ACTIVITY:
Only one number is wanted here: how many lines of the data hold "round".

[Saved data entries]
________________________

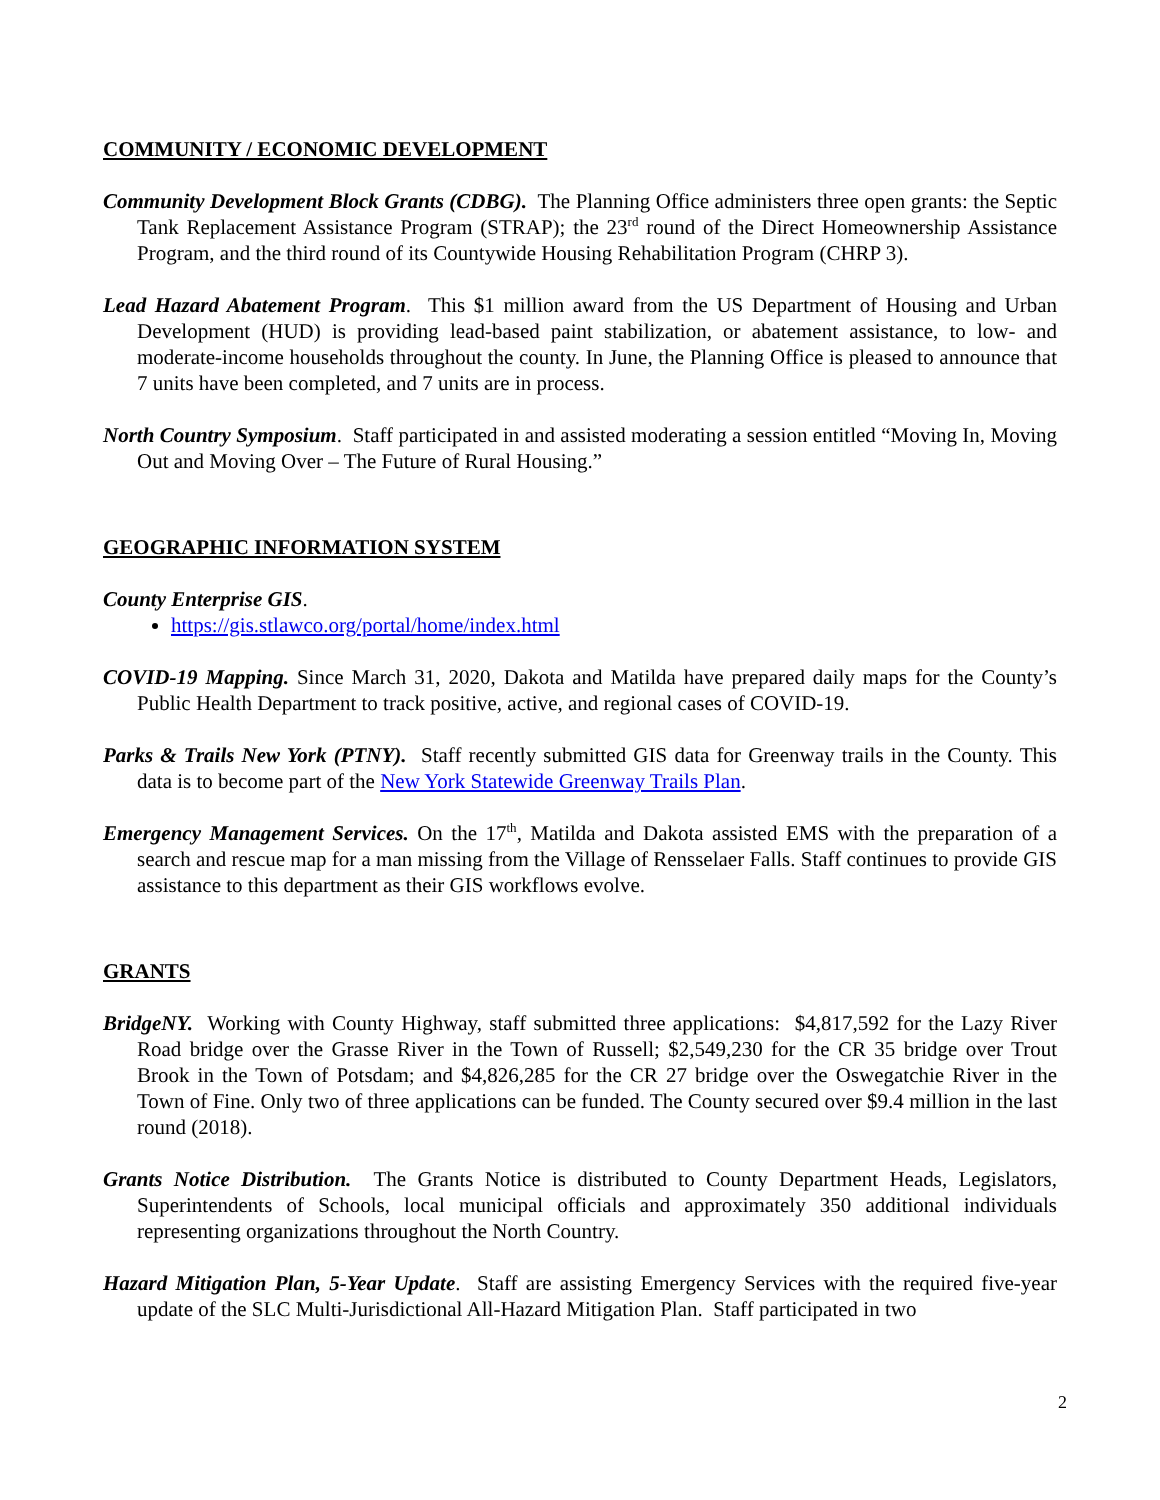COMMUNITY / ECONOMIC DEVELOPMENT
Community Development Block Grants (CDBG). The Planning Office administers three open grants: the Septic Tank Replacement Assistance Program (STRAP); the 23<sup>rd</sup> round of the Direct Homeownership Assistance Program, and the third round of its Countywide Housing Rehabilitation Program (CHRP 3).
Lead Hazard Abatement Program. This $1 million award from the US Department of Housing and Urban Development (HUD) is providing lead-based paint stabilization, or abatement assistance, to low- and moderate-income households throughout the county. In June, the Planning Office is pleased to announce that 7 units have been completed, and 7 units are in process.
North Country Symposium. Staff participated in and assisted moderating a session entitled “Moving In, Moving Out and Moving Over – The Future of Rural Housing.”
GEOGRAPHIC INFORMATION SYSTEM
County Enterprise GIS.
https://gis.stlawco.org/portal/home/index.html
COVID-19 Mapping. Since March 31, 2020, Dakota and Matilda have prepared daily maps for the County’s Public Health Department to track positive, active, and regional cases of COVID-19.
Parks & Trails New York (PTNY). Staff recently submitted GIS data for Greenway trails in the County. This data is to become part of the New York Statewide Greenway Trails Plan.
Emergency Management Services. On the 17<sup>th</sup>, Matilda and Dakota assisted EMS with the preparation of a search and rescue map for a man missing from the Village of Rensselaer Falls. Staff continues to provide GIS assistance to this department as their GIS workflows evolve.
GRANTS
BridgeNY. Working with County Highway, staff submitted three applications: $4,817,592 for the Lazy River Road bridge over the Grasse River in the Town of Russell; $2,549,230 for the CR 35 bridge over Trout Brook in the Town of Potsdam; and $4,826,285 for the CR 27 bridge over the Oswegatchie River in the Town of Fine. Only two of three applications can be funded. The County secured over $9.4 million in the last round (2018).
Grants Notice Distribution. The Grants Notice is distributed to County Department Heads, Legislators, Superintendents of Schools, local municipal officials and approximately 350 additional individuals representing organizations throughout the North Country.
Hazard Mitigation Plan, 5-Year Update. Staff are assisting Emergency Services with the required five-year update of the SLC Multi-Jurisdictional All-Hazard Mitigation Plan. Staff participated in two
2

________________________

TASK SOLUTION:
2